During Friday’s conference, the White House announced that $118 million had been raised to support programs that close the opportunity gap for women of color. Independent foundations pledged $100 million for a five-year program to improve their economic prosperity. Another $18 million was promised to fund academic research on women and girls of color.
Of all the barriers women of color face, here are the top five the White House is trying to tackle:
1. Excessive student suspensions
Girls of color are suspended at school at a disproportionately high rate, according to the Department of Education. Black girls are suspended at a rate of 12 percent—more often than girls of any other race and more often than white boys. Repeated suspensions often affect a student’s academic success and likelihood of dropping out of school.
What the White House is doing: The Department of Justice and the Department of Education have been pushing back against zero-tolerance disciplinary policies, instead urging schools to adopt alternatives to suspension.
2. Juvenile arrests
Girls of color make up a growing share of juvenile arrests these days. About 32 percent of girls detained and committed are black, even though they make up only 14 percent of the United States population, according to the Office of Juvenile Justice and Delinquency Prevention. Native American girls are only 1 percent of the general population, yet make up 3.5 percent of girls who are detained and committed. Skipping school and running away from home are the most common reasons girls are arrested—behaviors that are also symptoms of trauma and abuse, researchers say. Once in the system, girls are often treated as criminals instead of children who need support, keeping alive a vicious cycle known as the “sexual-abuse-to-prison pipeline.”
What the White House is doing: The Department of Justice has recommended that local and state law enforcement agencies stop arresting youth for minor offenses like skipping school, running away, or underage drinking. They urge police and the courts to consider alternatives to detention, such as counseling and parent engagement.

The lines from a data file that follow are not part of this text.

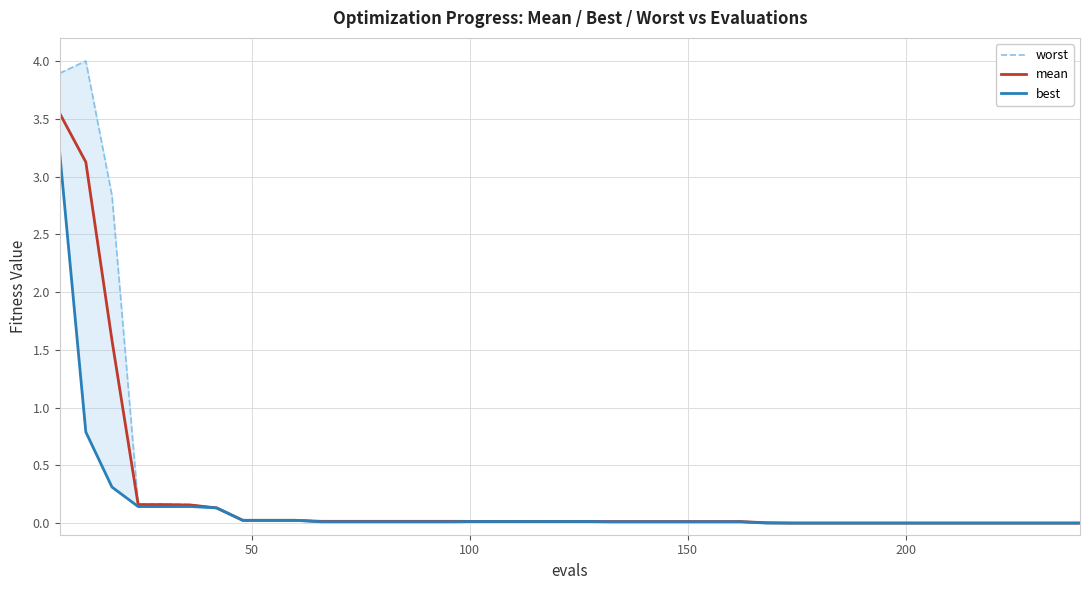

Does the chart display data point markers on the line(s)?

No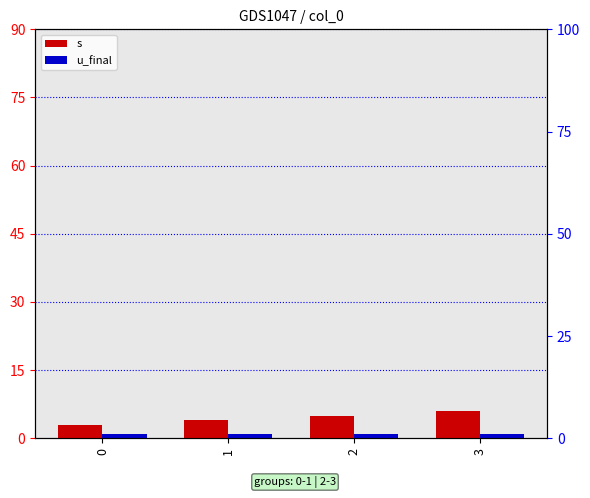

Which series has the largest total across all categories?

s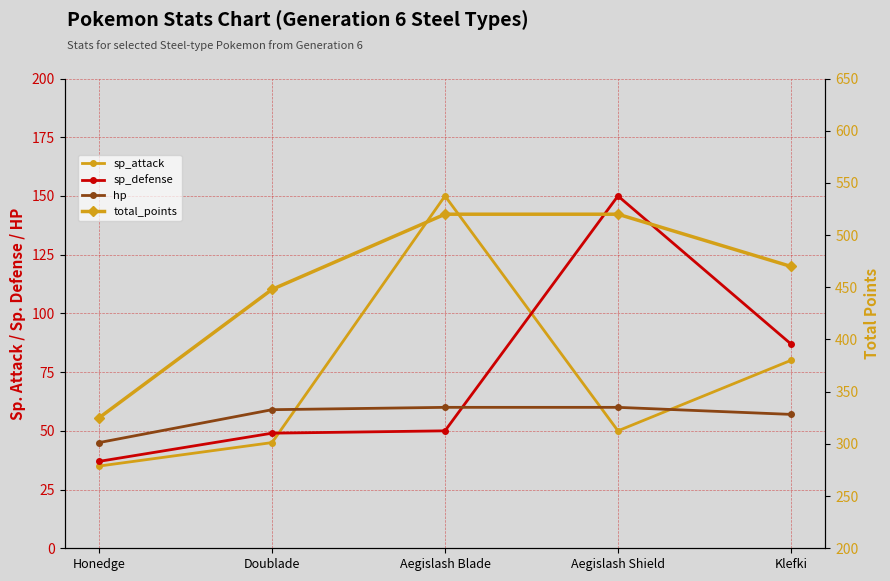

How many lines are shown in the chart?

4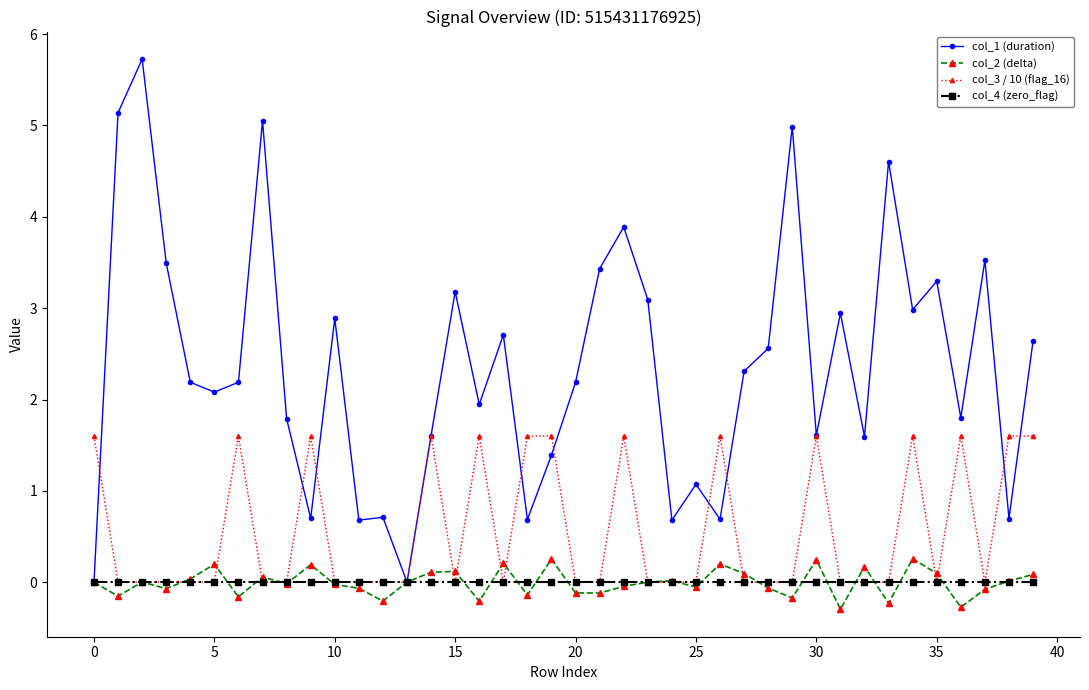

How many data points does each series have?

40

3. Opportunity gaps in STEM education and careers
Girls of color are rarely encouraged to pursue classes or careers in the STEM fields of science, technology, engineering, and math. In 2012, for example, women of color received only 11 percent of bachelor’s degrees in science and engineering, 8 percent of master’s degrees, and 4 percent of doctorate degrees, according to the National Science Foundation. The Obama administration points out that there are few role models for women of color in the STEM fields and they often face discrimination in the hiring process.
What the White House is doing: The White House launched a website highlighting the untold stories of women in science and technology, and held its first ever Demo Day for entrepreneurs from diverse backgrounds.